* Work instruction *
Every record must appear in your copy exactly as written, with no pictures.
= = = = = = =
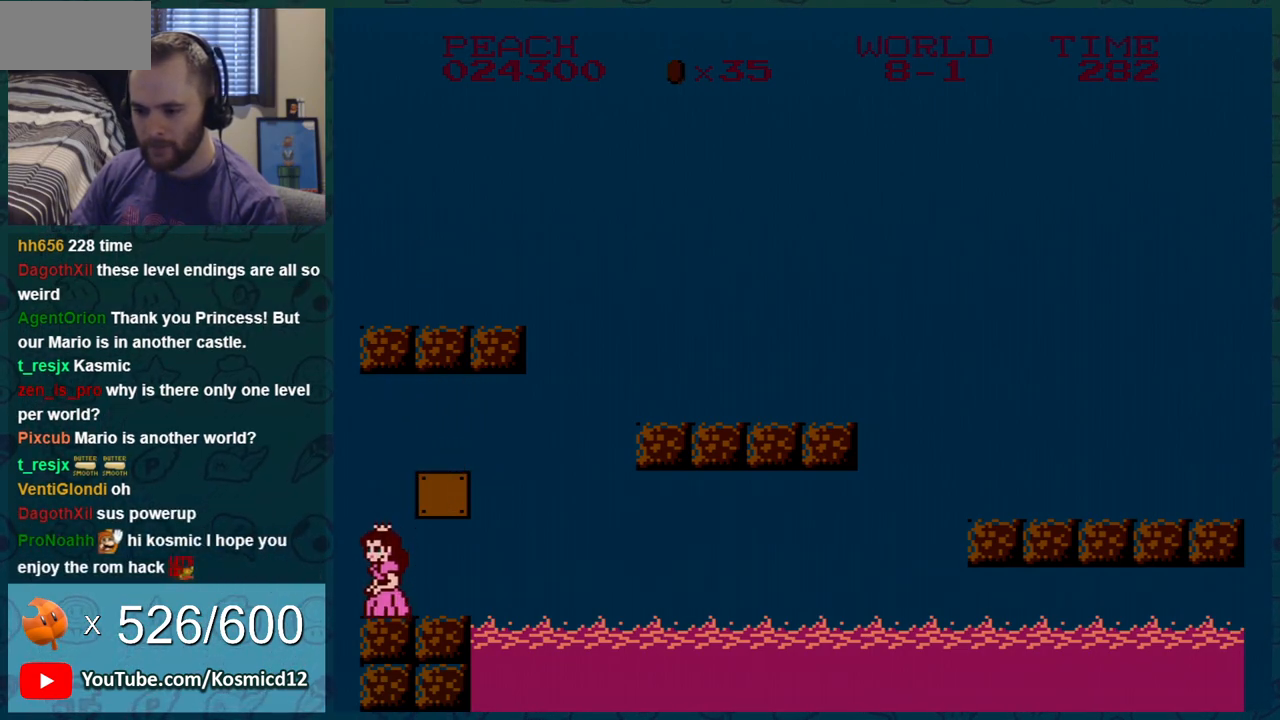
{"buttons": ["B"], "events": []}
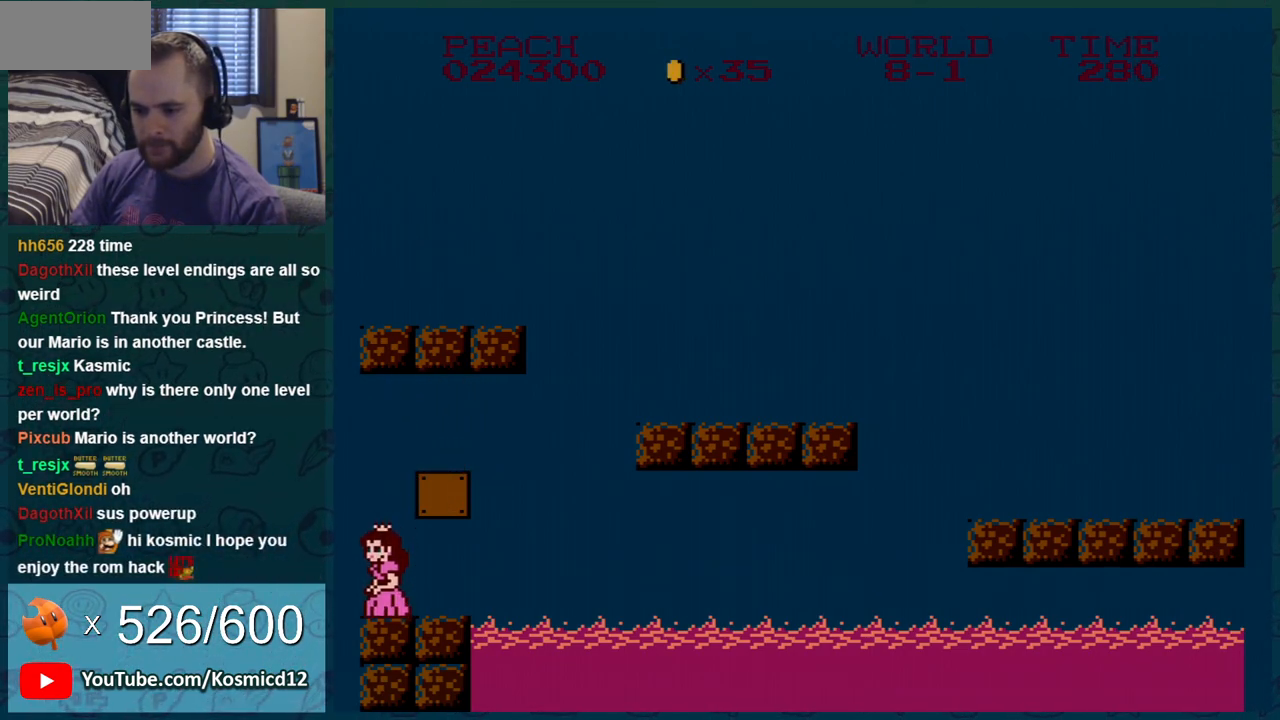
{"buttons": ["B", "DPAD_RIGHT"], "events": [[183, "DPAD_RIGHT", "down"]]}
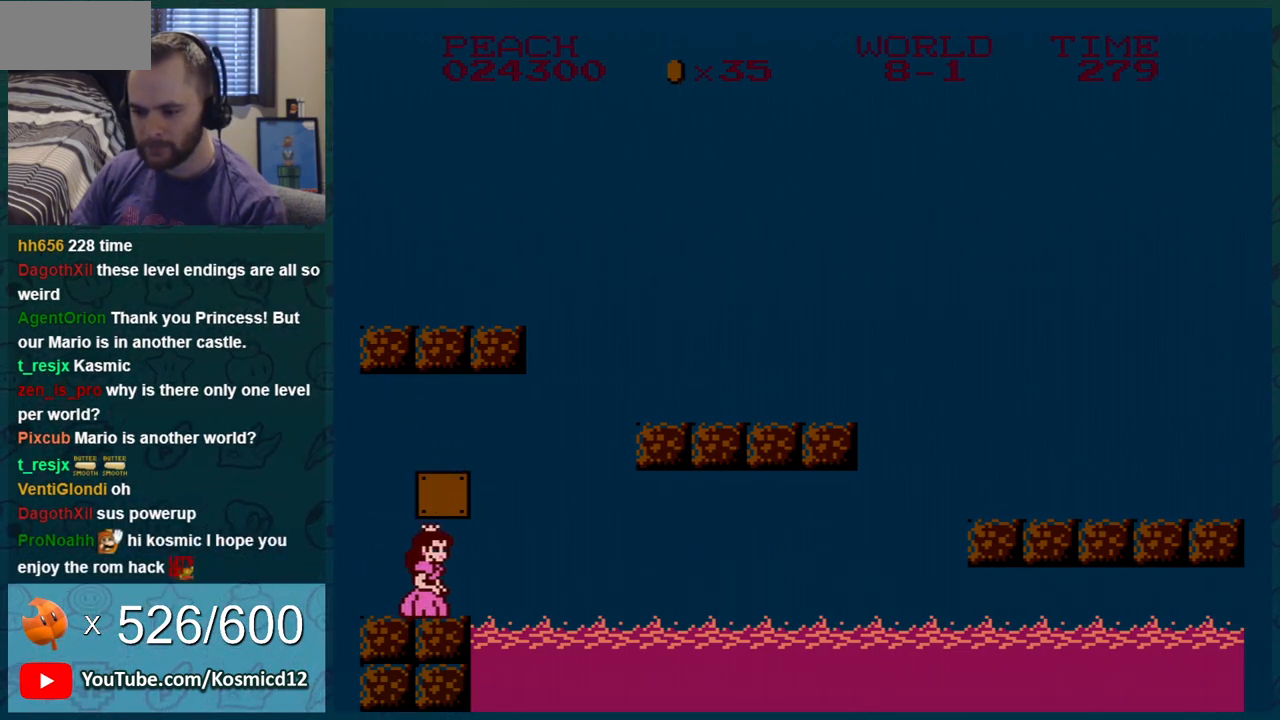
{"buttons": ["A", "B", "DPAD_RIGHT"], "events": [[167, "DPAD_DOWN", "down"], [167, "DPAD_RIGHT", "up"], [234, "A", "down"], [250, "DPAD_RIGHT", "down"], [384, "DPAD_DOWN", "up"]]}
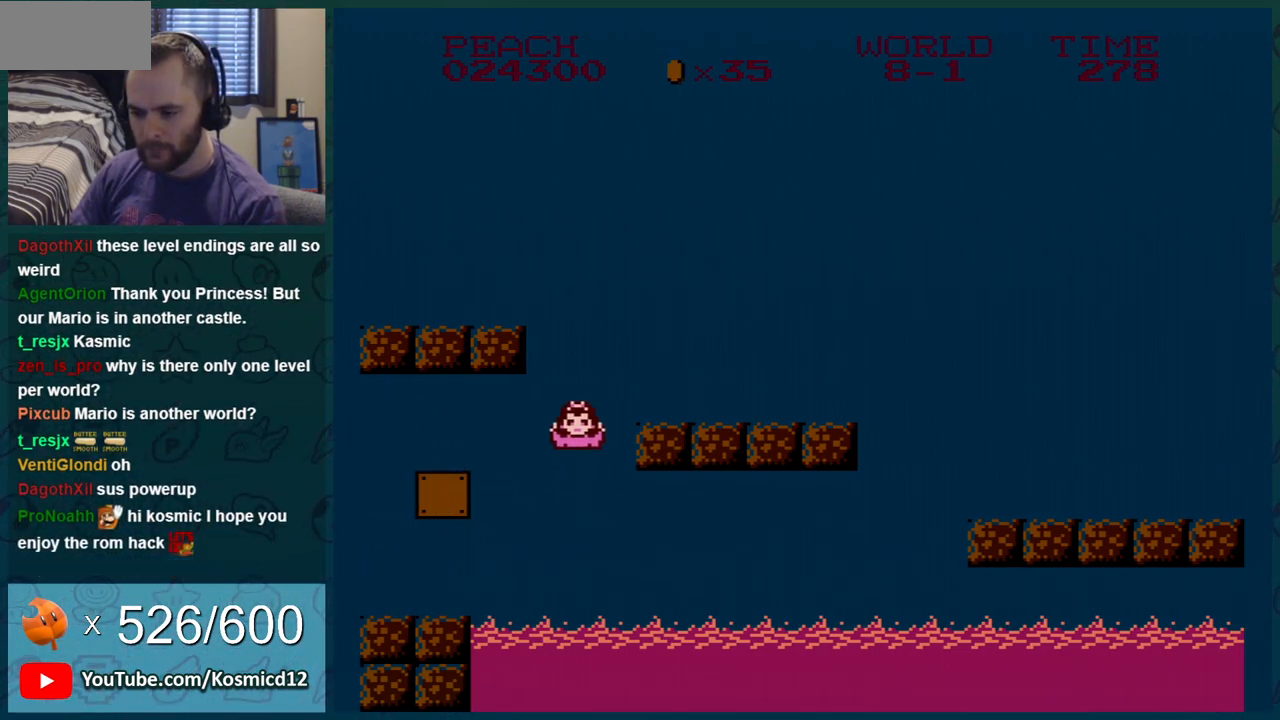
{"buttons": ["B", "DPAD_RIGHT"], "events": [[216, "A", "up"], [250, "DPAD_RIGHT", "up"], [283, "DPAD_RIGHT", "down"]]}
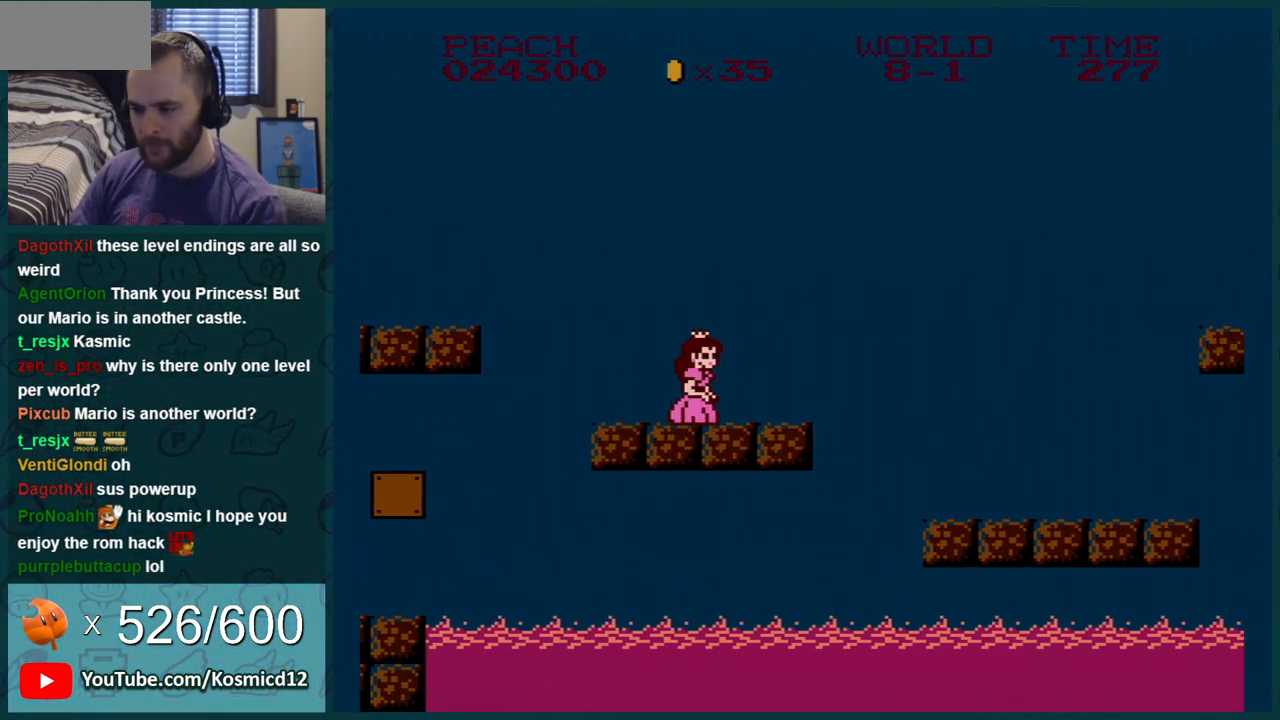
{"buttons": ["B"], "events": [[67, "A", "down"], [100, "DPAD_RIGHT", "up"], [134, "A", "up"], [284, "DPAD_LEFT", "down"], [334, "DPAD_LEFT", "up"]]}
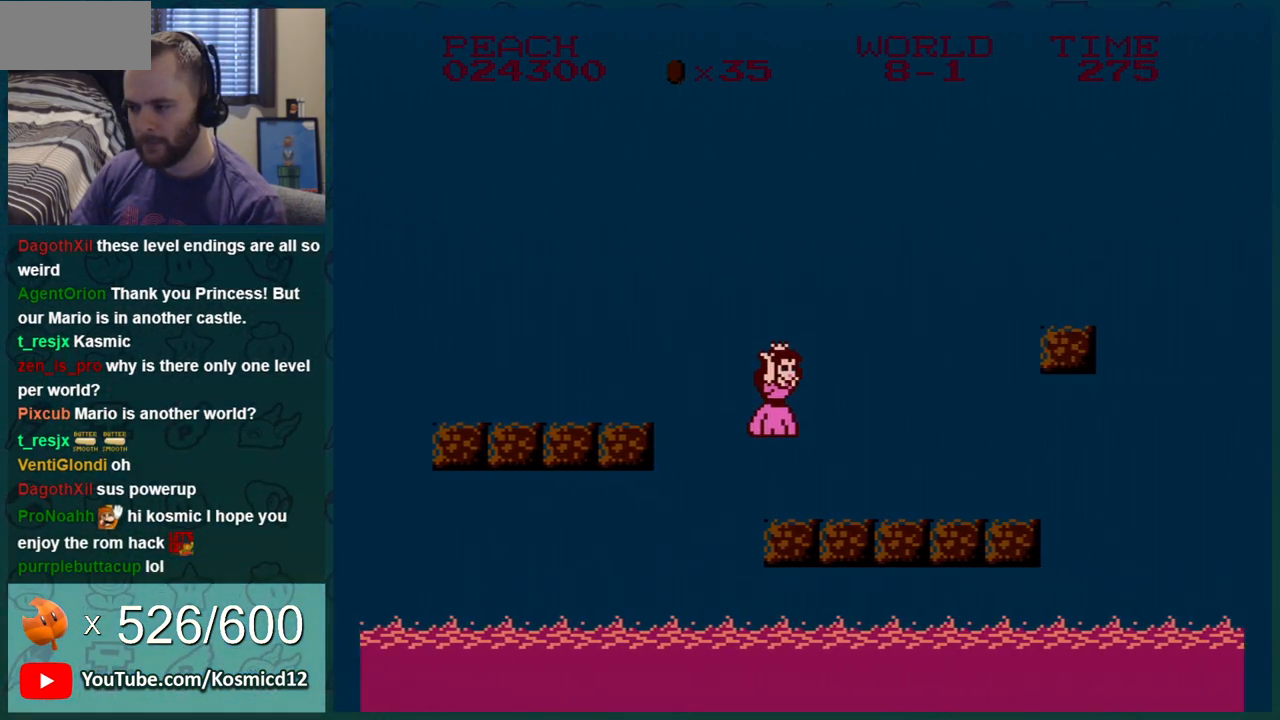
{"buttons": ["A", "B"], "events": [[33, "DPAD_RIGHT", "down"], [183, "DPAD_RIGHT", "up"], [216, "DPAD_LEFT", "down"], [250, "A", "down"], [300, "DPAD_LEFT", "up"]]}
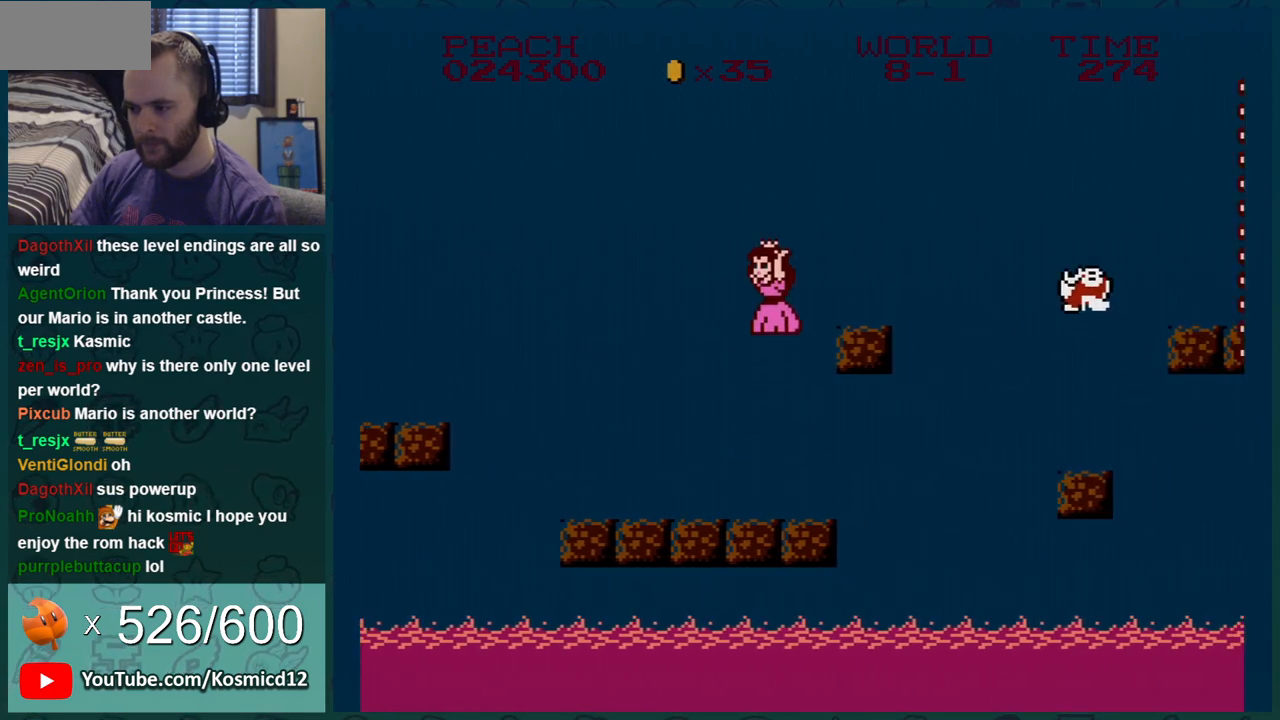
{"buttons": ["B", "DPAD_RIGHT"], "events": [[100, "DPAD_LEFT", "down"], [184, "A", "up"], [367, "DPAD_LEFT", "up"], [434, "DPAD_RIGHT", "down"]]}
= = = = = = =
* Exercise output *
{"buttons": ["B"], "events": []}
{"buttons": ["B", "DPAD_RIGHT"], "events": [[183, "DPAD_RIGHT", "down"]]}
{"buttons": ["A", "B", "DPAD_RIGHT"], "events": [[167, "DPAD_DOWN", "down"], [167, "DPAD_RIGHT", "up"], [234, "A", "down"], [250, "DPAD_RIGHT", "down"], [384, "DPAD_DOWN", "up"]]}
{"buttons": ["B", "DPAD_RIGHT"], "events": [[216, "A", "up"], [250, "DPAD_RIGHT", "up"], [283, "DPAD_RIGHT", "down"]]}
{"buttons": ["B"], "events": [[67, "A", "down"], [100, "DPAD_RIGHT", "up"], [134, "A", "up"], [284, "DPAD_LEFT", "down"], [334, "DPAD_LEFT", "up"]]}
{"buttons": ["A", "B"], "events": [[33, "DPAD_RIGHT", "down"], [183, "DPAD_RIGHT", "up"], [216, "DPAD_LEFT", "down"], [250, "A", "down"], [300, "DPAD_LEFT", "up"]]}
{"buttons": ["B", "DPAD_RIGHT"], "events": [[100, "DPAD_LEFT", "down"], [184, "A", "up"], [367, "DPAD_LEFT", "up"], [434, "DPAD_RIGHT", "down"]]}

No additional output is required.